Innovative Univ. GIS
As workplaces increasingly value GIS and spatial data as an enterprise asset that needs to be supported throughout the entire organization, universities also need to cultivate the systems administrators and managers who will need to run those enterprise systems. Indeed, some universities, such as those in the Esri Development Center (EDC) program (DiBiase 2014), are moving the very frontiers of GIS forward. EDCs include programs that help students advance and extend Esri’s core software and provide training in system integration and application development within a particular domain.
What are examples of innovative university work with GIS? At the University of Michigan, GIS research and development is a key part of the campus-wide “toward carbon neutrality” initiative. Also, two Judaic studies professors combined Esri Story Maps, the ArcGIS API for JavaScript, and the visual publishing platform Scalar to teach and conduct research.
Clemson Mappers at Clemson University is a student-led group affiliated with YouthMappers collaborative relief efforts, which builds maps that address local community issues and communicate stories about local historical and ecological events. Clemson has also developed a 2D and 3D campus basemap.
The University of Redlands is a leader in expanding GIS into the business world through its Center for Spatial Business. West Chester University launched a planning studio that works with the GIS and spatial analysis facility. Georgia Institute of Technology’s Center for GIS and the Strategic Energy Institute in Atlanta developed The Georgia Coastal and Marine Planner, a data catalogue feeding specialized apps on coastal planning, shipping, and energy.
The University of Minnesota’s U-Spatial program supports research on campus by providing geospatial technology support and expertise. Michigan State University’s RS-GIS program performs services for people and initiatives throughout the university who become their “clients” and from whom faculty and students working in the program get practical real-world experience.
Claremont Graduate University researchers created a deep-learning model for the automatic early detection, identification, and mapping of cassava diseases using high-resolution multispectral aerial imagery. Texas A&M University students developed a university campus map reflecting ADA compliance (routing and entrances).

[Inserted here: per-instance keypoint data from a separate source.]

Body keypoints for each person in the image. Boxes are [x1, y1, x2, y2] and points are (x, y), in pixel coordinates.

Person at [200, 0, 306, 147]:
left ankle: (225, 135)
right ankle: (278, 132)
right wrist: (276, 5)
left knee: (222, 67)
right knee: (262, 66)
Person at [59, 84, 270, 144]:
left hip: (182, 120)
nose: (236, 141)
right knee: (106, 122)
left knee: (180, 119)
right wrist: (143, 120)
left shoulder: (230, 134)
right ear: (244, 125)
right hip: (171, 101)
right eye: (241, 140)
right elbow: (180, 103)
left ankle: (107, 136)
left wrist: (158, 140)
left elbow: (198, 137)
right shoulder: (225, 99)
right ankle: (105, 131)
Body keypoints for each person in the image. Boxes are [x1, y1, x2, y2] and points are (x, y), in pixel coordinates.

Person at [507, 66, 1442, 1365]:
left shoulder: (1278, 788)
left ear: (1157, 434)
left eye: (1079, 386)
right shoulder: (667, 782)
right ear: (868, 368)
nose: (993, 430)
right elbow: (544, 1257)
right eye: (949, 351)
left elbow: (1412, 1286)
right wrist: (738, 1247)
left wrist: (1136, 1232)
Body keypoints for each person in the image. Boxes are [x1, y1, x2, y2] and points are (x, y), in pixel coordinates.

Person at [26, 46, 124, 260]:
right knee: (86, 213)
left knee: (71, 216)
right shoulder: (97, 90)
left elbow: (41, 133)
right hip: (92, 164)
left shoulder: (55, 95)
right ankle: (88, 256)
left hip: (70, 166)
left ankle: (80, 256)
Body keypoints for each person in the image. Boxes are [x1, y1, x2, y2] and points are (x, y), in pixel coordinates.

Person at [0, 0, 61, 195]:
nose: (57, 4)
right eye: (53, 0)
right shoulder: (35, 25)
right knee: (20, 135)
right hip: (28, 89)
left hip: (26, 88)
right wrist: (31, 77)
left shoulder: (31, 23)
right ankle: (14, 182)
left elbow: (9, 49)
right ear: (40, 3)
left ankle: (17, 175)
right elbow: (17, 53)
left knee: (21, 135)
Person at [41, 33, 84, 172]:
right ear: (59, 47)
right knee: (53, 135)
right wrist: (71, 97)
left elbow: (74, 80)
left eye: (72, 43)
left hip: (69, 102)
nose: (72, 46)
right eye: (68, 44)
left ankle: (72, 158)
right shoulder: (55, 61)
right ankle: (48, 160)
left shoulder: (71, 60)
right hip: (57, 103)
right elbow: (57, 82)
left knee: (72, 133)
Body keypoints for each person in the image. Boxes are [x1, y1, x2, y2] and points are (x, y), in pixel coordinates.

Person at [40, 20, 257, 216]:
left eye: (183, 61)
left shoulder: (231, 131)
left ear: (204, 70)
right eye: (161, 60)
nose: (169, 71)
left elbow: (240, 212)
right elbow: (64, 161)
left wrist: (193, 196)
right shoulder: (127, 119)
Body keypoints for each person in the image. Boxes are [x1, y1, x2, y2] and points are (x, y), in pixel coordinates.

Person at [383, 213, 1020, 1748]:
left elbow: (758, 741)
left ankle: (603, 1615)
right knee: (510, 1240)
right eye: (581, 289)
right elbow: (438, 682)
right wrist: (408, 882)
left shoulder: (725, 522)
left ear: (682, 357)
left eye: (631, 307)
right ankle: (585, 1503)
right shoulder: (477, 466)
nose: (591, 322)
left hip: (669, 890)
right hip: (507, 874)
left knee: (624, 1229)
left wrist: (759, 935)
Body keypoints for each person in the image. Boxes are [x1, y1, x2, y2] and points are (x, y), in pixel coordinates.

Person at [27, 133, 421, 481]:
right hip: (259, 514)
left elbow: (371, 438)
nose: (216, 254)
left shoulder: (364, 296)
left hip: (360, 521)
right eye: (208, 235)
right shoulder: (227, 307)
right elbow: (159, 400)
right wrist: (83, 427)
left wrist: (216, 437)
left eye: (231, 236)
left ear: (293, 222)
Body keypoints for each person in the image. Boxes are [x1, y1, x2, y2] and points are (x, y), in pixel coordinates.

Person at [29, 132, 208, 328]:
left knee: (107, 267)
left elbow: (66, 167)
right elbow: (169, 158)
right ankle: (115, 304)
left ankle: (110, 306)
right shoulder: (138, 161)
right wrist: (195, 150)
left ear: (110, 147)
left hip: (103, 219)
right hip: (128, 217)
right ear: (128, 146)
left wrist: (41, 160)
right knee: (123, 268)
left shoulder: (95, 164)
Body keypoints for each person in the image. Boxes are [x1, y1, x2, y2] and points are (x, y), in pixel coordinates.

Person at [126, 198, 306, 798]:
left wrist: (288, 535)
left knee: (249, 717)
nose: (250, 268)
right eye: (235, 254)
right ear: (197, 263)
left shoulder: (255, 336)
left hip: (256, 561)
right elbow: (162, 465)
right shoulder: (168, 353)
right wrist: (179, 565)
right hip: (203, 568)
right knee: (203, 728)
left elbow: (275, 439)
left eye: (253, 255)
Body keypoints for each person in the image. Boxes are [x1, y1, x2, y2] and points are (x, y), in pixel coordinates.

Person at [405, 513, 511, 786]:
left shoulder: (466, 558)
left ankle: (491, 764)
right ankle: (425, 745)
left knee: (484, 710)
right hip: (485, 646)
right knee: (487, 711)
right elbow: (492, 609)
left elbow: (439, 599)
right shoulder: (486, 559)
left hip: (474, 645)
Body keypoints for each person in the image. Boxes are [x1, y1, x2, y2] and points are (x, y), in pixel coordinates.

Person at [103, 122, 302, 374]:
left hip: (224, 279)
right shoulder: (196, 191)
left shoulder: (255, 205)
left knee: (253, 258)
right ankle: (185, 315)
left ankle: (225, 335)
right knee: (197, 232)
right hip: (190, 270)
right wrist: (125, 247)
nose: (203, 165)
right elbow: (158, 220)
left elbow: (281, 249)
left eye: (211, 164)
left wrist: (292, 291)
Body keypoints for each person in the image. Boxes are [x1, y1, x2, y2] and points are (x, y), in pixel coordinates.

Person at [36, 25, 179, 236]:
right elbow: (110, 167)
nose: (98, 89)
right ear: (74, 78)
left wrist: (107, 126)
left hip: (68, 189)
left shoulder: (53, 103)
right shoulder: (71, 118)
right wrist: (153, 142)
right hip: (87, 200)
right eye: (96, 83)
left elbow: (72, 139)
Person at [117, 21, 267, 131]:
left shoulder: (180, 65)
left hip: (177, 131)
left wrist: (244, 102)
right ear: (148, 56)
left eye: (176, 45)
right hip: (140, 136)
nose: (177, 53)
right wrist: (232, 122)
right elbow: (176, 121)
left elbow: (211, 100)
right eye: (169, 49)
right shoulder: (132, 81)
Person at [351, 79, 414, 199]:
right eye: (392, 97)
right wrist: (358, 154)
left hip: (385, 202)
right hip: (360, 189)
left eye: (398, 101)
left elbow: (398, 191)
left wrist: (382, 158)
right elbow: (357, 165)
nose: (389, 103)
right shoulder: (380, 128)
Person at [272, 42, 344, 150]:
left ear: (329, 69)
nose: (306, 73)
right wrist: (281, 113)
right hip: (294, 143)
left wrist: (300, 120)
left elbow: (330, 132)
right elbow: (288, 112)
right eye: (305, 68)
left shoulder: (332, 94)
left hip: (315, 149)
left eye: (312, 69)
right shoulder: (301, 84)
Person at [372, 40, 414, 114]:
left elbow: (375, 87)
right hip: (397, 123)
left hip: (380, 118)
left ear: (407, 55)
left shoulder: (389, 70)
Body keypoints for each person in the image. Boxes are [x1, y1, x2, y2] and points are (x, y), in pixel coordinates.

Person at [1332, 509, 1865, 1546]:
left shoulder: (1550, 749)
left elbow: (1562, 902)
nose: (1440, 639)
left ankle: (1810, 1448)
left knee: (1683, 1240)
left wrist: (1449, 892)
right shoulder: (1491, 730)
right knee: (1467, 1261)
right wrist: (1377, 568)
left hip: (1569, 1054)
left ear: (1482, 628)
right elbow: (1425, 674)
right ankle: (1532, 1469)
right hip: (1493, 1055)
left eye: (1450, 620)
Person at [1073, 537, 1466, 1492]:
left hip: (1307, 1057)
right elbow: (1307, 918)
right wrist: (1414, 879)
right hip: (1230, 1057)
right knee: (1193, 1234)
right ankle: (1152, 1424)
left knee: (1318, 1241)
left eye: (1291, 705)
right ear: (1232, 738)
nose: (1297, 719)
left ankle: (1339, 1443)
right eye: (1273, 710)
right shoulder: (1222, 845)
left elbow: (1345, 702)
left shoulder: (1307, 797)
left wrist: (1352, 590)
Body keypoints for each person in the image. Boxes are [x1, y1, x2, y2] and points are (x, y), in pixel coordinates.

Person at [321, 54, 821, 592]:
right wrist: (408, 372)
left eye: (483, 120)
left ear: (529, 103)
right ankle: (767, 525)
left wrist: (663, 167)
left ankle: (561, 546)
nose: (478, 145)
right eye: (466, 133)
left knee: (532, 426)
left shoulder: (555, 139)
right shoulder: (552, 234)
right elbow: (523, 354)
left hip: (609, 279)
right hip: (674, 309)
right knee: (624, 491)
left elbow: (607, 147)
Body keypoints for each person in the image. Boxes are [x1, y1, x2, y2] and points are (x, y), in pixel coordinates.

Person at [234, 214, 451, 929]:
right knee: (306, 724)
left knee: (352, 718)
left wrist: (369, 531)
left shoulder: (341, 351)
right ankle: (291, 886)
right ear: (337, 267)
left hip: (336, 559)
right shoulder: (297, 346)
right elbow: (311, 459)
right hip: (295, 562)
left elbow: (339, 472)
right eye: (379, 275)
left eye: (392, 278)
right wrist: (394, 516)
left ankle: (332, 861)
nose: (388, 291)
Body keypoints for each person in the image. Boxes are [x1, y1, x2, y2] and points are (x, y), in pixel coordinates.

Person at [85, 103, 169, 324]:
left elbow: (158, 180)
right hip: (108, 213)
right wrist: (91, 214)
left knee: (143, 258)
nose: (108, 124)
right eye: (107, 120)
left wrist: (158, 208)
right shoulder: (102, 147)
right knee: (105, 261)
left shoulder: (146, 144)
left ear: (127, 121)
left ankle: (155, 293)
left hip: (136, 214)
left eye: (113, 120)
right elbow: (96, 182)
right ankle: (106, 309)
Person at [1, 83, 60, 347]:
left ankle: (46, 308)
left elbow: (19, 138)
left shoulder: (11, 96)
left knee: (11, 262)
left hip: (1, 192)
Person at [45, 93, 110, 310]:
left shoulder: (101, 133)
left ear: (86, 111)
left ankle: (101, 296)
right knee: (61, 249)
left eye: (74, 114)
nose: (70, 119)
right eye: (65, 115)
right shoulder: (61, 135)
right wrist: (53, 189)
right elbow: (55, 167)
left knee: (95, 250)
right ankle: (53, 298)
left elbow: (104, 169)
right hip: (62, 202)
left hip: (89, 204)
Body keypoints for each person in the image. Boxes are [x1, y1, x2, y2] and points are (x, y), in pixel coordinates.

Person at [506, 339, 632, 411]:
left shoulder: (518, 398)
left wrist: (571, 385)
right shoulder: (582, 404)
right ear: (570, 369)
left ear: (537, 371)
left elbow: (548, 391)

In the community college system, Front Range Community College in Colorado offers over 20 GIS-focused courses in its set of degrees and led the way in developing a thriving GIS certificate program.
Beyond GIS
GIS is being approached in higher education in increasingly diverse and creative ways. All of these ways have several things in common: When students use GIS in higher education, they are gaining far more than simply learning how to use GIS.
They learn other tech skills as well, such as learning about systems and how to build apps. They gain skills such as those in oral and written communication and they understand such issues as crowdsourcing, data quality, copyright, and permissions. They learn how to work with data and how to critically evaluate it. They learn problem solving, gain perspective through collaboration, and understand the value of building partnerships and developing their own professional network.
At the same time, they learn content knowledge through their GIS-based projects, whether it is about agriculture, city planning, biodiversity, energy, water resources, natural hazards, engineering, design, or some other domain expertise.
Finally, they gain the geographic perspective—considering both time and space. In essence, they begin to grapple with the “what’s where,“ “why is it there,“ and “why should we care“ questions—using maps no longer as simply reference documents, but as tools for analysis, planning, and understanding.
Even if those students do not go into full-time GIS careers, after using GIS in higher education they (in my judgment) will be well equipped to be the decision makers and leaders who will shape a healthier, brighter, and more sustainable future. Links to examples and references are in the online version of this article at xyHt.com.